All those functions within the modern EOC set it apart from 1923 and result in a clearer picture of events, options, and outcomes. Modern EOC staff by their training or habit are more proactive (to reduce or to mitigate risk), not be reactive to unfolding events. And modern emergency managers view the people in the disaster not as passive and helpless. Instead they are seen as partners with local knowledge about their neighbors, hazards, and usable resources to seek out. Local people are a source of resilience, not just an injured or vulnerable group awaiting rescue from outside teams.

              In conclusion, the massive destruction of life, property, and livelihoods in September 1923 from the immediate events of fire, collapse and tsunami would not change with 2017 EOC staff in charge.

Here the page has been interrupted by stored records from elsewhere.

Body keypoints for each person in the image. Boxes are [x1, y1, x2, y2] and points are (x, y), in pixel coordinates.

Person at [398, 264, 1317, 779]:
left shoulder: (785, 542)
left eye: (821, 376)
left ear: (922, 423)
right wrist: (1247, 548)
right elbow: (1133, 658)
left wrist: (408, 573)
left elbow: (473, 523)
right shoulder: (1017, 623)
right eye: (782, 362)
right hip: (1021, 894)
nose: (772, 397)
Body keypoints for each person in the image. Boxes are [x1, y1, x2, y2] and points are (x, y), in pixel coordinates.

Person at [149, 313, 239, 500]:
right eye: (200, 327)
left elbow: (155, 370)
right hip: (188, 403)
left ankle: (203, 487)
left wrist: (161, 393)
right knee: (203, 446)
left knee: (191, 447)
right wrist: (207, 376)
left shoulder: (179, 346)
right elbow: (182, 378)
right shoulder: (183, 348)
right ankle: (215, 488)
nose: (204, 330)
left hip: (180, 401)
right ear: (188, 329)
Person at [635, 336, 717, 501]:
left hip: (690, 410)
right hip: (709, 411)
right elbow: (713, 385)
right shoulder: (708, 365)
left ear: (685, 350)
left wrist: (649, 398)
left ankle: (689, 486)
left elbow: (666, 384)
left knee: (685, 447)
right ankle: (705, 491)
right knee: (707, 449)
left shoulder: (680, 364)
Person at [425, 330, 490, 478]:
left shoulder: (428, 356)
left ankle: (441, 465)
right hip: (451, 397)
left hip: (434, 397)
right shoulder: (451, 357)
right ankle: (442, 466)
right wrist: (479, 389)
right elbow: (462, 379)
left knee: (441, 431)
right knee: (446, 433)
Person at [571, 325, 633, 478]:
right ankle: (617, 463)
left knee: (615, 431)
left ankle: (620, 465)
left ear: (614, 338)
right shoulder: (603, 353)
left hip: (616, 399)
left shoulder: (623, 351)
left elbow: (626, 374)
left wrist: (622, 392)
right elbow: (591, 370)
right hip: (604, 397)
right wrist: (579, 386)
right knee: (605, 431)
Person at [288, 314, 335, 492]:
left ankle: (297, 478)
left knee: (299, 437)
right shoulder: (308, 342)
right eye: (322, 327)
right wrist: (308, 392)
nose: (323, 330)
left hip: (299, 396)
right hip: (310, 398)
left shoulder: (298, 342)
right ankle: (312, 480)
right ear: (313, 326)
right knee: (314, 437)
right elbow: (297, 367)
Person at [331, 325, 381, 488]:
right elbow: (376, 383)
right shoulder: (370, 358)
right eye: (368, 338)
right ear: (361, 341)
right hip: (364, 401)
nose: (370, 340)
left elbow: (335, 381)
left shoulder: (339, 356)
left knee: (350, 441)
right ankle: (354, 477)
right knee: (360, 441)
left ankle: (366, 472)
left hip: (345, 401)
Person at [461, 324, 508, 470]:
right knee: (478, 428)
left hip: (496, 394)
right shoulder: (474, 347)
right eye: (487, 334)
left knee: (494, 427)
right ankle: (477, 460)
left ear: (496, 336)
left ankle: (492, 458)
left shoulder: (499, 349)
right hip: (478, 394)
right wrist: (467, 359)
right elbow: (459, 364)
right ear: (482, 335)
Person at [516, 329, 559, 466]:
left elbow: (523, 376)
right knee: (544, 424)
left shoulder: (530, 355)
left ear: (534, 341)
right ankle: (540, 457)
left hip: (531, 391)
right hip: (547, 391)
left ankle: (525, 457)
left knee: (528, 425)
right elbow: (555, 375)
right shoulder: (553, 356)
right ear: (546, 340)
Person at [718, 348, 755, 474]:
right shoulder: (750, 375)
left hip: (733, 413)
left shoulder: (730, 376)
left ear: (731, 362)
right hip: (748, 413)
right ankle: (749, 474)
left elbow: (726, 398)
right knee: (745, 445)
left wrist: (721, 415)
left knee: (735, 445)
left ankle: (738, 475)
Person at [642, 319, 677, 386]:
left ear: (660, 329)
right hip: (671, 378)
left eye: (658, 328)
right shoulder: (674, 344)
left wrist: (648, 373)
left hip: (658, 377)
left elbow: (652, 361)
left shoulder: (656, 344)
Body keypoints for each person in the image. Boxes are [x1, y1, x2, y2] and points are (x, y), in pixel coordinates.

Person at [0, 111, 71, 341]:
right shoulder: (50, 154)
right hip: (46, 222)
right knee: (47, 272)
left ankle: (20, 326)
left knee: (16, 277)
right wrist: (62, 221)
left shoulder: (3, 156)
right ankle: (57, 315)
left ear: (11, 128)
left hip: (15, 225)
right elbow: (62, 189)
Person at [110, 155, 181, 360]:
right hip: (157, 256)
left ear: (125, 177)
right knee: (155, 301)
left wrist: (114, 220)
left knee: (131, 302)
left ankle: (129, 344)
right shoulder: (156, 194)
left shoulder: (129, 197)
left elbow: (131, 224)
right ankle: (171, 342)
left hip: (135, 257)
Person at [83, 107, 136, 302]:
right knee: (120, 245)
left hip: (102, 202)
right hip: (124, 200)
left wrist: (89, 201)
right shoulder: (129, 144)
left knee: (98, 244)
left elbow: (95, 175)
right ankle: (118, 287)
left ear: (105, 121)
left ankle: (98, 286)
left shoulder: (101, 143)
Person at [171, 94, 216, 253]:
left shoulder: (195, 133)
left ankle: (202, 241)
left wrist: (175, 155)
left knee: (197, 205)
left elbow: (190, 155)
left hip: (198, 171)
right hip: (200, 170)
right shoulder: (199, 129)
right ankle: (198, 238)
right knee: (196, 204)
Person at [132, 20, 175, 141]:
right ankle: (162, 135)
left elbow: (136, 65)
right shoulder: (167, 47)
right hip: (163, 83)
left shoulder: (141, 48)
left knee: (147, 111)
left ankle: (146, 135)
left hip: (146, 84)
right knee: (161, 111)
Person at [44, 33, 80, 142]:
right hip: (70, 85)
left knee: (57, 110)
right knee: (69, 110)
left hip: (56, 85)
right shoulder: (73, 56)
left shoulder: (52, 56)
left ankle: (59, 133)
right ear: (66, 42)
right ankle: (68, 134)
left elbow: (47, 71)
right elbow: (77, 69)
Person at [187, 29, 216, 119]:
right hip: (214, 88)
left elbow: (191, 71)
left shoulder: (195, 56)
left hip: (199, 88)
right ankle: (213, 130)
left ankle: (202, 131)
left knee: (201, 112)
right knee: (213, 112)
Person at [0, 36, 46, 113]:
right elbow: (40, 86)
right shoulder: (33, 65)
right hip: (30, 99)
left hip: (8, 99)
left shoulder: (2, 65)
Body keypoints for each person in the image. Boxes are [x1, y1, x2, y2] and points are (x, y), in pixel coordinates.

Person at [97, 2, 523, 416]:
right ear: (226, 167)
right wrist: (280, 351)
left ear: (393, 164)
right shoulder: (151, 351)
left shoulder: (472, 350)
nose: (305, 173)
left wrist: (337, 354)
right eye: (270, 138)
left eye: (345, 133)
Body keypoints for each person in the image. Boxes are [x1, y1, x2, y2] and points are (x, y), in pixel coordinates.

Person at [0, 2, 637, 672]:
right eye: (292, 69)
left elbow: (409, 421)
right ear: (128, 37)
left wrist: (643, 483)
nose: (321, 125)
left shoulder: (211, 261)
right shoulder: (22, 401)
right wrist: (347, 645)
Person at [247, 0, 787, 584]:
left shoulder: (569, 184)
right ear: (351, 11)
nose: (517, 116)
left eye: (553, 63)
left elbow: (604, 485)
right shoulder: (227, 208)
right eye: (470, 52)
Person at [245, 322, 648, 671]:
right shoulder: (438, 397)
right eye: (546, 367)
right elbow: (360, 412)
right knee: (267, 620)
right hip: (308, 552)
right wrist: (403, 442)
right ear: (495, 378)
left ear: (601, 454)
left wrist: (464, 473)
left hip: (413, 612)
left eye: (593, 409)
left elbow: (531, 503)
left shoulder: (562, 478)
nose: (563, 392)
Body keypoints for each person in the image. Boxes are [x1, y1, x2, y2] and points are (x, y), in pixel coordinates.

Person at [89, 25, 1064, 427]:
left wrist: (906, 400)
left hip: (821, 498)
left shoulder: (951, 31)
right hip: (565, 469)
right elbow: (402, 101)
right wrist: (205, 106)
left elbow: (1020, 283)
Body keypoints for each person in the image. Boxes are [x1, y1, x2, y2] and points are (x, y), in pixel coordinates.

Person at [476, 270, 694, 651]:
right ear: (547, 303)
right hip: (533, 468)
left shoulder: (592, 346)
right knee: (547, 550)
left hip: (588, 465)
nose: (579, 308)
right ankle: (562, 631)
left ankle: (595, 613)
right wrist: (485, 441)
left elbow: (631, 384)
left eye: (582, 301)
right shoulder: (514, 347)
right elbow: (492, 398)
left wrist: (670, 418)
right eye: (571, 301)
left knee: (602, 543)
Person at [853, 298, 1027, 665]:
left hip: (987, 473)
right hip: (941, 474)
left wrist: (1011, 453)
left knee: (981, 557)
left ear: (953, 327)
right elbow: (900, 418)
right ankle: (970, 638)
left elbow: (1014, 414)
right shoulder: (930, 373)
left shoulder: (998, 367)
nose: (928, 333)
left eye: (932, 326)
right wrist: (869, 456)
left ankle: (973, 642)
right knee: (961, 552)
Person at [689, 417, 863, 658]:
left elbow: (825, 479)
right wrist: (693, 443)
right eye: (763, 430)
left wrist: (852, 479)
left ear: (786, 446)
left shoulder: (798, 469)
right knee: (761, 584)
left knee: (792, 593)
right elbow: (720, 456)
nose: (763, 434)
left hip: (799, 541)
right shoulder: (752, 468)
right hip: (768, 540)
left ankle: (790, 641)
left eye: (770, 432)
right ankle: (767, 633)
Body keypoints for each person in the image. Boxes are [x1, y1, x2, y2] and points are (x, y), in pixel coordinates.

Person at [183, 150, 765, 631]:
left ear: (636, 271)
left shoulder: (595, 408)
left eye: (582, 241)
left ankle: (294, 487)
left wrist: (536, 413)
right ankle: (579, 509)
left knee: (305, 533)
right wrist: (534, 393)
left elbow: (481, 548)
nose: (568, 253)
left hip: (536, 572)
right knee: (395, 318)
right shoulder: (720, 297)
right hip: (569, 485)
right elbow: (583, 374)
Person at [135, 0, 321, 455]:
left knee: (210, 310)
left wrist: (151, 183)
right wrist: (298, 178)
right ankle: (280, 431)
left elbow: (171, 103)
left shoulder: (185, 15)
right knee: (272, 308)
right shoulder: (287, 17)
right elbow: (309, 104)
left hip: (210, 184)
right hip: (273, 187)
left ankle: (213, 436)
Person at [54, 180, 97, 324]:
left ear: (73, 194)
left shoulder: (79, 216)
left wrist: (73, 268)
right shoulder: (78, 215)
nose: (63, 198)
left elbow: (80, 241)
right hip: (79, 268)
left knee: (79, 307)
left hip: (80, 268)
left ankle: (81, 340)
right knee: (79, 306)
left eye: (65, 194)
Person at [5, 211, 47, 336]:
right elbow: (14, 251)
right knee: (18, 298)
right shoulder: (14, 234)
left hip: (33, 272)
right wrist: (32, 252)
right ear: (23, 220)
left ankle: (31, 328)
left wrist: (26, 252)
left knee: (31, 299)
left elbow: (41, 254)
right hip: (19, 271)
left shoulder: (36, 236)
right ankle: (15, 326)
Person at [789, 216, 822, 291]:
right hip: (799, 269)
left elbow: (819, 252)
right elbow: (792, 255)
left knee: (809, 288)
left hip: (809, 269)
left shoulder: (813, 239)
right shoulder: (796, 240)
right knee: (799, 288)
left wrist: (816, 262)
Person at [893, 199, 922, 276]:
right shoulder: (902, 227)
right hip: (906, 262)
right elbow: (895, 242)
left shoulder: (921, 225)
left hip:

But if somehow today’s experts could direct the 1923 response, then perhaps fewer people would die in the months following, thanks to modern organizational structure and processes to form clear context, picture, and decision paths. Maybe the same conclusion will be made about our time when our descendants 100 years from now look back at the disaster responses of the early 21st century and contrast their futuristic standards of organizational culture and information handling to what our capacities now are in 2017. The people of 1923 reacted with routines and tools they knew best, but the people of 2017 intend and practice being proactive with different routines and tools. This basic posture, pro-active instead of re-active, is a valuable change in the status quo of emergency planning for disaster management.